In tema di politiche di conciliazione l’Italia come è messa?
Sono stati fatti dei passanti avanti, ma c’è ancora molto da fare. Prima di tutto su aspetti strettamente pratici. Nel nostro paese abbiamo 5 mesi di astensione obbligatoria per le lavoratrici madri – di recente anche ulteriormente reso flessibile e 5 giorni di astensione obbligatoria ai lavoratori padri in seguito si può usufruire del congedo però questo viene retribuito solo del 30%. Dunque viene chiesto da chi ha solitamente lo stipendio più basso, che impatta di meno sul bilancio familiare, ossia alle lavoratrici. Bisogna fare in modo che ci sia maggiore flessibilità in alcuni momenti topici della vita dei lavoratori e delle lavoratrici superare alcune rigidità presenti per evitare che soprattutto le donne devano rinunciare al lavoro e che purtroppo come accade frequentemente le venga imposto dei part-time involontari, che di certo non aiutano la conciliazione. Serve dunque un cambio culturale nel mondo del lavoro e dell’impresa. Molto è stato fatto con la contrattazione del welfare aziendale ma rimane un’opportunità spesso solo per alcune aziende medio grandi.
La mancanza di politiche family friendly e che non aiutano a eliminare le disparità di genere che effetti stanno avendo sulla nostra società?
Che stiamo perdendo professionalità, perché mediamente sono proprio le donne le più qualificate, e quelle che hanno i titoli di studio più spendibili. Accanto alla ormai nota fuga dei cervelli, assistiamo anche alla fuga dei “pancioni”, perché molte giovani donne vanno a lavorare all’estero dove ci sono condizioni più favorevoli, e la maternità e la famiglia non sono viste come un ostacolo.
Al Congresso della famiglia di Verona si è molti discusso anche sul ruolo della donna nel mercato del lavoro. Quali sono le valutazioni in merito?
Le argomentazioni presentate a Verona sono del tutto infondate. L’incremento della natalità non si ottiene facendo rimanere a casa le lavoratrici, ma semmai è vero il contrario. Inoltre un’elevata presenza femminile nel mercato del lavoro crea, a sua volta, nuova occupazione, perché incrementa ad esempio la domanda di servizi.

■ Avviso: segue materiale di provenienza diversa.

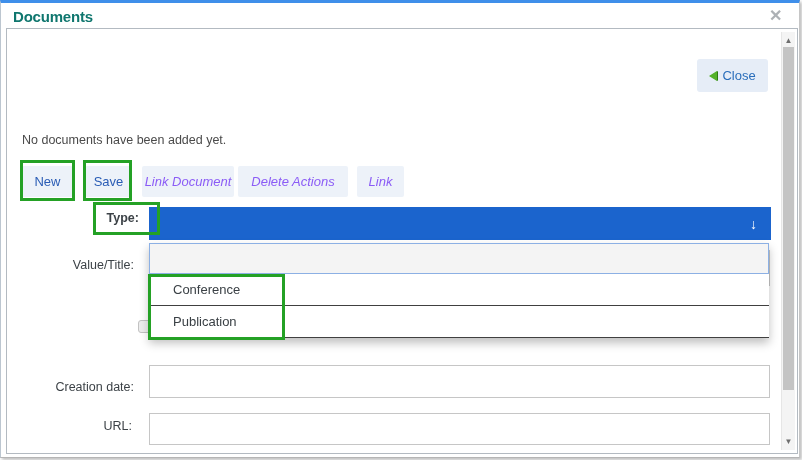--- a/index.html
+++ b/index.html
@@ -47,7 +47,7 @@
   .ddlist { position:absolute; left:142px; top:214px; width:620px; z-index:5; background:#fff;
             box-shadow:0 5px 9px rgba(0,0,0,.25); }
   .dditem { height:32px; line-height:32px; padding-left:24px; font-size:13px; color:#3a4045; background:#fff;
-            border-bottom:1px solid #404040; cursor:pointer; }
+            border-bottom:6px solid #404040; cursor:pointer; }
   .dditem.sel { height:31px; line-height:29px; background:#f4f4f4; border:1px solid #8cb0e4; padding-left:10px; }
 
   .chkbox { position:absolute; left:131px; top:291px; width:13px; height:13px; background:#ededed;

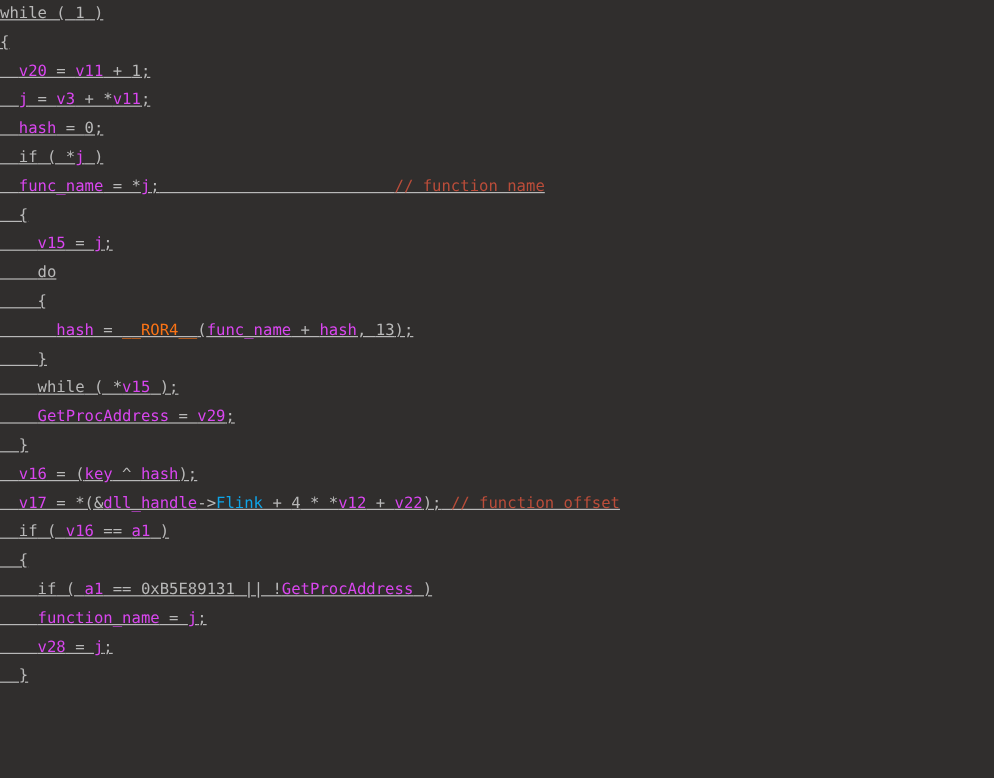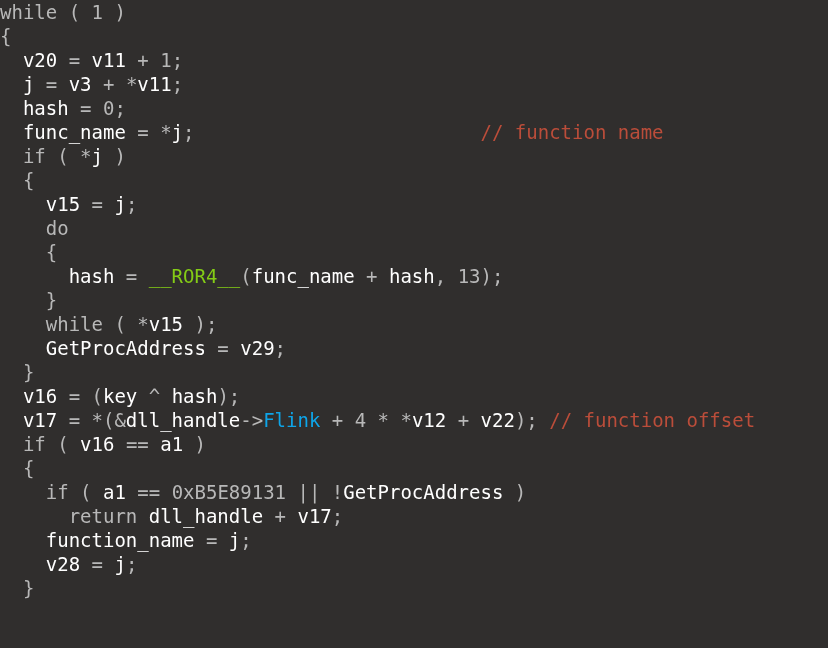--- a/index.html
+++ b/index.html
@@ -26,13 +26,14 @@
   .code-line {
     height: 24px;
     line-height: 24px;
-    font-size: 19px;
+    font-size: 13px;
     letter-spacing: 0px;
     white-space: pre;
     color: #b8b8b8;
     padding: 0;
     margin: 0;
     overflow: visible;
+    text-decoration: underline;
   }
   .tok { white-space: pre; }
   .t-plain  { color: #b8b8b8; }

Secondo lei, i vari interventi messi in campo dal governo potranno avere un effetto positivo sulla natalità e rafforzare le politiche di conciliazione?
Per il momento no. Nella legge di bilancio, ad esempio, è stato tagliato il fondo per il baby-sitting. Inoltre ci viene offerta un’immagine della famiglia del tutto disarticolata dalla realtà odierna. Non si può pensare di incentivare la natalità dando in cambio ettari di terra. Anche Quota 100, che nelle previsioni del governo dovrebbe garantire l’accesso nel mercato del lavoro ai giovani, non è detto che funzioni. Prima di tutto perché non c’è mai il ricambio 1 a 1. Inoltre Quota 100 è tarata per un lavoratore maschio dipendente con una carriera continua. Non bisogna solo valutare quando si va in pensione ma anche con quanto. E le lavoratrici in questo sono penalizzate, perché hanno avuto carriere più brevi e discontinue.